Saturday, November 15, 2014

An Unlocked Garden

One of themes in the Song of Solomon is the Lover calling out to his beloved to let him inside her heart. "You are a garden locked up, my sister, my bride; you are a spring enclosed, a sealed fountain." (NIV).

While the context may describe a natural yearning between husband and wife it can also can speak of our own hearts in the context of God, our Lover and Friend.

What are those good things that God has planted in our hearts that under His nourishing care are for His pleasure? But when He attempts to enter we seize up in fear. We are enclosed and have securely bolted the gates to our hearts to prevent Him entering inside. We may argue to why we keep Him on the outside. We are ashamed. What we will He find and what will He say if all that is good is gone?

One evening the Lover attempted to enter the Beloved's chamber. She protested saying it was too late. She had washed and dressed for bed so she didn't rise to answer the door. He even tried to unbolt the latch (5:4). This is the same Lord who says in Revelation 3:20, "Here I am! I stand at the door and knock. If anyone hears my voice and opens the door, I will come in and eat with that person, and they with me." Faith is the meal that nourishes the Lord when we can trust Him in those places that are most tender, bruised or broken.

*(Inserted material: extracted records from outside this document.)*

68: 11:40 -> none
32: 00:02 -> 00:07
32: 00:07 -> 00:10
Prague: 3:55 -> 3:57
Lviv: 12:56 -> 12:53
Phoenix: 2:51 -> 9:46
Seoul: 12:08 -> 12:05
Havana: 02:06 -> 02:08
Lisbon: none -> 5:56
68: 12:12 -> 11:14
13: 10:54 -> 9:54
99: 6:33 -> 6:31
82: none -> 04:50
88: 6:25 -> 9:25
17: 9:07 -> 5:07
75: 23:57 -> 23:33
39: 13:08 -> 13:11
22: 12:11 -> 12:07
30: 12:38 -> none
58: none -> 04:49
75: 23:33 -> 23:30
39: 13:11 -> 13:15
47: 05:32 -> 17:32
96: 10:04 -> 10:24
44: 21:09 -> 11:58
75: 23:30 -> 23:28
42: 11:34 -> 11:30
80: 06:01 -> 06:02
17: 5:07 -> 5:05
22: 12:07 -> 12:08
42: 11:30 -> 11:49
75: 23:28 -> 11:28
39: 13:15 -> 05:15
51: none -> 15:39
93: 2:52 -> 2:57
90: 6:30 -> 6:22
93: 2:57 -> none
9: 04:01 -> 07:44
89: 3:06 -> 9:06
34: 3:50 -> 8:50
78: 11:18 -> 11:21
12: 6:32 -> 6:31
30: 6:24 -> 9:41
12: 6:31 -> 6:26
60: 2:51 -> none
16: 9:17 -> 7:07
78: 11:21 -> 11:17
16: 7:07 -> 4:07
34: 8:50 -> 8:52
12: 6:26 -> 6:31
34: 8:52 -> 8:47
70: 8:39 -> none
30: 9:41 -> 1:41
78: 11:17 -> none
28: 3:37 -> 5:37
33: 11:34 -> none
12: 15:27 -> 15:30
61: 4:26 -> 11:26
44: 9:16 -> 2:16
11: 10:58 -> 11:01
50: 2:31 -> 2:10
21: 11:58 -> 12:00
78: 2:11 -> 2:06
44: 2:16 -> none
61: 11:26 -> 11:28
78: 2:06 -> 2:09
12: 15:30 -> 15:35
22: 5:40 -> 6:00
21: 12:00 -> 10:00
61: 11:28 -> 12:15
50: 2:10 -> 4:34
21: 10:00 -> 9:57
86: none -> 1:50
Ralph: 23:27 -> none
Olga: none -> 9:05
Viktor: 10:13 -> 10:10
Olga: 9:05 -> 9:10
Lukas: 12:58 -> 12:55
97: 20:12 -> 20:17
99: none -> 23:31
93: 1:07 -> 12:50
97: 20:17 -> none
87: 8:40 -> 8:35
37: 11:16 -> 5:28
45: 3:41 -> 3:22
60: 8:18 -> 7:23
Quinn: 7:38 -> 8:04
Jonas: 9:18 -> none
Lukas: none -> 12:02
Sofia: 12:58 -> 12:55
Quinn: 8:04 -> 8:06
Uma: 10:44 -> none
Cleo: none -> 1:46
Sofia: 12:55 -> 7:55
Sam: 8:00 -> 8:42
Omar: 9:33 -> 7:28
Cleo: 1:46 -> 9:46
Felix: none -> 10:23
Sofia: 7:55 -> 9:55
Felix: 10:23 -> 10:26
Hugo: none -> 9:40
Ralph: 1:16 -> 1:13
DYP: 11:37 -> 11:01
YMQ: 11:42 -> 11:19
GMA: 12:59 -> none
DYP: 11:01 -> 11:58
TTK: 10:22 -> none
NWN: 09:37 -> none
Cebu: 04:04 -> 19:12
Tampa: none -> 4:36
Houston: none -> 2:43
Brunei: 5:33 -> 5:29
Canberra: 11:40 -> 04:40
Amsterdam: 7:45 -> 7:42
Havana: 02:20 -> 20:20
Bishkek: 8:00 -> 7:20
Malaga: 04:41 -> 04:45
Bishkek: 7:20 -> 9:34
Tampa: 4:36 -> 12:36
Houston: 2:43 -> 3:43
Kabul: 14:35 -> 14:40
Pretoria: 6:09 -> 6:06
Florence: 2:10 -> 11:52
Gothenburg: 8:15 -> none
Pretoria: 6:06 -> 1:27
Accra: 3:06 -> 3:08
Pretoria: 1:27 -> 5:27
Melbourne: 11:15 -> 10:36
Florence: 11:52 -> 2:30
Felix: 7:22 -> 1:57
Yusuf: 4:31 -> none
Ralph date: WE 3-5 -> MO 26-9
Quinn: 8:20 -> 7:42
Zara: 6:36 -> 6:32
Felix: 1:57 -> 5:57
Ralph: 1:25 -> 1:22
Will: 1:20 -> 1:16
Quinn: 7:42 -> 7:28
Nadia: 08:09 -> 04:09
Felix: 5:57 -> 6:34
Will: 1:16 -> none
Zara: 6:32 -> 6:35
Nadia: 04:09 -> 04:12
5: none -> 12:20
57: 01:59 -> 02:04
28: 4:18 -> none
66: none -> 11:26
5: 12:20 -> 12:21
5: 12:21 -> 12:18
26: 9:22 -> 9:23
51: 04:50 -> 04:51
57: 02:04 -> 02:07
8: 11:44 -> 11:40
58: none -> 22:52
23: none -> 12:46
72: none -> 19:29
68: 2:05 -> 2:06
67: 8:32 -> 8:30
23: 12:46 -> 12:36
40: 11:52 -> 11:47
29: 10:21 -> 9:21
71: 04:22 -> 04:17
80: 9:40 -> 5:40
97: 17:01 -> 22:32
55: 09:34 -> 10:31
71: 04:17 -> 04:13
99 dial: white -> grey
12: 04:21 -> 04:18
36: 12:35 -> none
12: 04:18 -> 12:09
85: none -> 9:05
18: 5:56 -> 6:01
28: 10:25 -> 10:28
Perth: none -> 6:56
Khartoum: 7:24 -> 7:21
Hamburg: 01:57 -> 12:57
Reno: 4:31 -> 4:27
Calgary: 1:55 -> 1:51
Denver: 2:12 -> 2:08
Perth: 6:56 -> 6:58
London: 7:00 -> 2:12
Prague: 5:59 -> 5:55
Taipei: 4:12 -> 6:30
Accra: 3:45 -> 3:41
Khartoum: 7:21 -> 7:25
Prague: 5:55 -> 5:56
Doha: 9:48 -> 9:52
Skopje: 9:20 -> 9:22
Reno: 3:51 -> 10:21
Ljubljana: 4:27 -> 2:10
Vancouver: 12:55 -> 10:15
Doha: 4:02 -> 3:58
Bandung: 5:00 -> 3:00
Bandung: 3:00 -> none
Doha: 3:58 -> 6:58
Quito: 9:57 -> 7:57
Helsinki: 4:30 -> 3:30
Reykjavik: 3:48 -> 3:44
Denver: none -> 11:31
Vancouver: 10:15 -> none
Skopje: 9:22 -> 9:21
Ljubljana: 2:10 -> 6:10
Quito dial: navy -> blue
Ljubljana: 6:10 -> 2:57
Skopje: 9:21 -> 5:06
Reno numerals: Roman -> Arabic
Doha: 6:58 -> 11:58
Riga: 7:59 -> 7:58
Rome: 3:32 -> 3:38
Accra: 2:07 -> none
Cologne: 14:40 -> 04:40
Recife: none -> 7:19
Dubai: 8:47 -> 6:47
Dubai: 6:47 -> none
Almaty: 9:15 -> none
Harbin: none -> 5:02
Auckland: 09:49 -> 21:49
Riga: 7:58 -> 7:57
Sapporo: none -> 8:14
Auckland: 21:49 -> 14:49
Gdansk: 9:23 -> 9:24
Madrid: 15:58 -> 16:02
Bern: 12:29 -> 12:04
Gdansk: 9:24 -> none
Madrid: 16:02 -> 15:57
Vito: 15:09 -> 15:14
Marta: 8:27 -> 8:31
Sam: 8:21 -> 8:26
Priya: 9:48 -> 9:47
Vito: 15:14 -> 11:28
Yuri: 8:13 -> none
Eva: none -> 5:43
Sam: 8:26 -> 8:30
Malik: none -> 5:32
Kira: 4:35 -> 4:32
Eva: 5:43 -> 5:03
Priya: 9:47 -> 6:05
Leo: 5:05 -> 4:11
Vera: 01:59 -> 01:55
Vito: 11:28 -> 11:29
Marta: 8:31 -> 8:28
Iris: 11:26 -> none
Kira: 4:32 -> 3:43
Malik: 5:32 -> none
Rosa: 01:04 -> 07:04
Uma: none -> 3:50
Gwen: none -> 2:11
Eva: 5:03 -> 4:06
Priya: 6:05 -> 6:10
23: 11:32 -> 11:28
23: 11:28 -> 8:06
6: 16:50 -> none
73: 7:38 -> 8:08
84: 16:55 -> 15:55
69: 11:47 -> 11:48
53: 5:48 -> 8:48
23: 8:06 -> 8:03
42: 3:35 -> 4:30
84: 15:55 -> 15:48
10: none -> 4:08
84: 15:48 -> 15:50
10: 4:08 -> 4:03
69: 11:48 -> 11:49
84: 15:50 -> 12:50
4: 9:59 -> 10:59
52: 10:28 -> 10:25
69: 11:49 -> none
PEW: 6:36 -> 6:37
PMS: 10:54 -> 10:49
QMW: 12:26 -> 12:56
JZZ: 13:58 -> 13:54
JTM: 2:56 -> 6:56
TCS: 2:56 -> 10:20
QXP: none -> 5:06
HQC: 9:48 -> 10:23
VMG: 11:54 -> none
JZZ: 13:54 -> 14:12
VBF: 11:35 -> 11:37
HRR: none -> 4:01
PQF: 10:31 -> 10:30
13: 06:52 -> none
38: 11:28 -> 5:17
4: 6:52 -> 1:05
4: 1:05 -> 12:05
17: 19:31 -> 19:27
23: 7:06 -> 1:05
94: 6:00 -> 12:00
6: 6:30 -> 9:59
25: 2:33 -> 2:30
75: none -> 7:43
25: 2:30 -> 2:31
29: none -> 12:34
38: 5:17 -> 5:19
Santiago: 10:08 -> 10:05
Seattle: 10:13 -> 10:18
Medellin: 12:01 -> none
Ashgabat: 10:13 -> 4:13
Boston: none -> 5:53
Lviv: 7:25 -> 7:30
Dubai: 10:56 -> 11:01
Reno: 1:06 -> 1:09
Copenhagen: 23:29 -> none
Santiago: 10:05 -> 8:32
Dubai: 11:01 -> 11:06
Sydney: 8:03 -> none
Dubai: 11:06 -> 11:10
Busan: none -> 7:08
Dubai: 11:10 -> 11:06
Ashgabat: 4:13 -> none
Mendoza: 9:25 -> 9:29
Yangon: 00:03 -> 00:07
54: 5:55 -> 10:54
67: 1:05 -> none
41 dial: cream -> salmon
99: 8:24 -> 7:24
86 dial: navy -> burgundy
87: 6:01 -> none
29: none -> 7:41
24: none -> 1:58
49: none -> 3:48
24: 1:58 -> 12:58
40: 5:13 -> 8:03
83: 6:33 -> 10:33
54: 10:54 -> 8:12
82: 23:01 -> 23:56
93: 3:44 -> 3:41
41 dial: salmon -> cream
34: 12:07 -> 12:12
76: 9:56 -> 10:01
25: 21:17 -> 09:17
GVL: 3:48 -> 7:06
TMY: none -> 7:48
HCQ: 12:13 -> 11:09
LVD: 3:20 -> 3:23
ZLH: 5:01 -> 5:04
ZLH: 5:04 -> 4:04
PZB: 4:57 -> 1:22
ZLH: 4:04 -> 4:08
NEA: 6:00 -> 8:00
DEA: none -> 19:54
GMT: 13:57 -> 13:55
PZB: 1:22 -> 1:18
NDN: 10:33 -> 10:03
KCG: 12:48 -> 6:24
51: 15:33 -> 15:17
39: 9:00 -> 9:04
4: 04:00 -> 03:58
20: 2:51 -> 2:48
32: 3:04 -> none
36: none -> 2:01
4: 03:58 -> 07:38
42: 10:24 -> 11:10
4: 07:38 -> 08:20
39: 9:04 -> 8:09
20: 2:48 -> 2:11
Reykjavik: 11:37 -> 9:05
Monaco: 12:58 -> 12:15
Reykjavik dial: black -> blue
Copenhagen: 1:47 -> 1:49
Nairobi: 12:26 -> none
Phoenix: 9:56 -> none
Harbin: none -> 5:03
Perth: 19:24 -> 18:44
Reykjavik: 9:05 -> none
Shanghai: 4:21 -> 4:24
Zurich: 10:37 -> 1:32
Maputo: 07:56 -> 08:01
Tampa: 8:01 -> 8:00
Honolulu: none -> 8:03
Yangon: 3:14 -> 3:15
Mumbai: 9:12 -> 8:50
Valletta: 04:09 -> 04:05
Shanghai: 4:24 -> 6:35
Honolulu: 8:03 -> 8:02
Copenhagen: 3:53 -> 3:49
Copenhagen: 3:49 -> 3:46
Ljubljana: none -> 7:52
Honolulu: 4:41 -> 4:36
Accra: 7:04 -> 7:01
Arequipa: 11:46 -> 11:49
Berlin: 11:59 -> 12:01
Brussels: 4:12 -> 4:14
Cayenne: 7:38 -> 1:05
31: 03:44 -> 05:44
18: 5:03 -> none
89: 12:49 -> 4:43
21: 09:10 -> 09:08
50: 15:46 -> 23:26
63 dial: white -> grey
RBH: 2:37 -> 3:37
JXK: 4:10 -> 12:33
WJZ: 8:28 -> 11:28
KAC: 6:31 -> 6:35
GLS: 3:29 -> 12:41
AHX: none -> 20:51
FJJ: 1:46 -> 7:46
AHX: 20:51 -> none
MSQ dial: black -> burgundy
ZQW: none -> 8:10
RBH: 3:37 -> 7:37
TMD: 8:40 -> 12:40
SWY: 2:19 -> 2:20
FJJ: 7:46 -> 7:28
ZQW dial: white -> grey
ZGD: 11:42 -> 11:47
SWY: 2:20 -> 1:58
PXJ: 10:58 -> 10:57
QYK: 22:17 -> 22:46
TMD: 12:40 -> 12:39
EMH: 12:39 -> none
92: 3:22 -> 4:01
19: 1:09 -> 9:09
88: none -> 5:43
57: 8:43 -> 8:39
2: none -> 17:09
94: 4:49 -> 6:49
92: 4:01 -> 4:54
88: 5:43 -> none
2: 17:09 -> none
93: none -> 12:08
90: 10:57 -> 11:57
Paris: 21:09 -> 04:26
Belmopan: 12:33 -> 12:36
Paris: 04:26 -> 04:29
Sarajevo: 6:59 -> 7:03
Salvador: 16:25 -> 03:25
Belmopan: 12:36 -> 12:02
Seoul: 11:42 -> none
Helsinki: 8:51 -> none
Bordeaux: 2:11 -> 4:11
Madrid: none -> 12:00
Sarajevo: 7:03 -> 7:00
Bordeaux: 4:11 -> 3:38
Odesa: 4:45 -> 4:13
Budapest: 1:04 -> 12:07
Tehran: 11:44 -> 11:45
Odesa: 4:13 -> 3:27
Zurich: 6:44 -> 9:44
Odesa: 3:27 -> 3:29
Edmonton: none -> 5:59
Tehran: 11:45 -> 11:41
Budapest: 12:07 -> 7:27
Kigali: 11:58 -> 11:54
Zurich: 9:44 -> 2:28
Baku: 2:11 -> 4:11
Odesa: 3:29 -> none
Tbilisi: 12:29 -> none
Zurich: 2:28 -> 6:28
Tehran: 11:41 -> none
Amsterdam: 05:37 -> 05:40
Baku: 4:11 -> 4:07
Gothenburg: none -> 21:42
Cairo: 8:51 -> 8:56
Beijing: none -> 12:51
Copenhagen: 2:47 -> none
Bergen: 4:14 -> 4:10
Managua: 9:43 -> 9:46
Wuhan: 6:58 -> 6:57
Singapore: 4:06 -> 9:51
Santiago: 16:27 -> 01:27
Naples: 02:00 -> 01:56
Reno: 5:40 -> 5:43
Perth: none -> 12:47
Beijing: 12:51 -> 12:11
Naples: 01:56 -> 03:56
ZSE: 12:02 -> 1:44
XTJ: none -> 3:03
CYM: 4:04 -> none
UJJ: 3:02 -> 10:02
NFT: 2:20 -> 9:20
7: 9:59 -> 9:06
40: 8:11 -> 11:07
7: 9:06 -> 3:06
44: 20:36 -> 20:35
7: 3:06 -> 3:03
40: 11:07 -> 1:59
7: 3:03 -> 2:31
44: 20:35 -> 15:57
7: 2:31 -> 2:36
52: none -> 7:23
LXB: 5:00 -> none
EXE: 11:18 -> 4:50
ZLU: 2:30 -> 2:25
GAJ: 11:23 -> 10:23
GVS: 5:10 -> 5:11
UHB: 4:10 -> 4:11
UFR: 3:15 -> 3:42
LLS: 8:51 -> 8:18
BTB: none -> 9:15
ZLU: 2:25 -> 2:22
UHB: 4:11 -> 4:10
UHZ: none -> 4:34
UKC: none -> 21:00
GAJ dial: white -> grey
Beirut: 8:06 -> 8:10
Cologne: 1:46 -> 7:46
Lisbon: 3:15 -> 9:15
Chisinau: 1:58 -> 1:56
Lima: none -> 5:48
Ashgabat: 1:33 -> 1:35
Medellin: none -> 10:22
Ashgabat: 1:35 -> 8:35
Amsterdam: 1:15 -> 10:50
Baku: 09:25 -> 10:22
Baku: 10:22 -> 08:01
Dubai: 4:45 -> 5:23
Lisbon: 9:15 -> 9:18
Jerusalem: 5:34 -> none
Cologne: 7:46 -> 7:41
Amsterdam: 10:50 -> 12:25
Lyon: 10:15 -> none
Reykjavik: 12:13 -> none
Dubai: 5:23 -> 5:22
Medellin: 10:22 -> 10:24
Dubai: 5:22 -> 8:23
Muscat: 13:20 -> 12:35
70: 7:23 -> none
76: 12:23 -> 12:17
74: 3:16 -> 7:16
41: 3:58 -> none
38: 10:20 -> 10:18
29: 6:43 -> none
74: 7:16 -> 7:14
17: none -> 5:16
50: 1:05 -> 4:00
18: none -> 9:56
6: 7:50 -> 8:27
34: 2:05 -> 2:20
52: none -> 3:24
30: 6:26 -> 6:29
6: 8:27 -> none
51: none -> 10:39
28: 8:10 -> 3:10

As she reaches for the door her fingers are coated with myrrh (5:5). Myrrh is a aromatic resin that requires wounding the trees repeatedly to bleed them of the gum. Myrrh is symbolic of bitterness. Beloved, how often have we wounded Christ by refusing Him to enter the most intimate spaces in our lives?

Places we are ashamed to have Him to see though nothing is hidden from His lovely eyes. The intimate places were often other loves and desires have entered - sometimes too freely. Other so call loves may have violated and polluted our garden. Others took us lightly without respect and care. We were to be handled and used for only what we can offer. Still others may have filled those places for a season with joy and laughter but left us wanting much more than they could ever give. I think of Mary who in her sorrow mistaken Christ as the gardener who she thought took the body of Christ. Until He spoke her name she saw him only as another man who stole something from her life.

At the end of the song her friends describe the Beloved as being a tower and a wall (8:9). She in turn responds, "But my vineyard is mine to give, and Solomon need not pay a thousand pieces of silver. But I will give two hundred pieces to those who care for its vines." (8:12, NLT). She understood that her life was not her own. Her willingness to give it to the One who loved her was of a greater value.

For you see it was not her garden that mattered as much as for her to enter into the heart of Christ. His heart is the most beautiful garden that is possessed by faith when He possesses us. It's time for us to open our hearts to Him and let Him come inside. An unlocked heart is a welcoming place for Him to cultivate a love so rich and deep all you can do is swing wide the gate and let the King of Glory enter inside. Then our hearts will be enlarged and full like His own!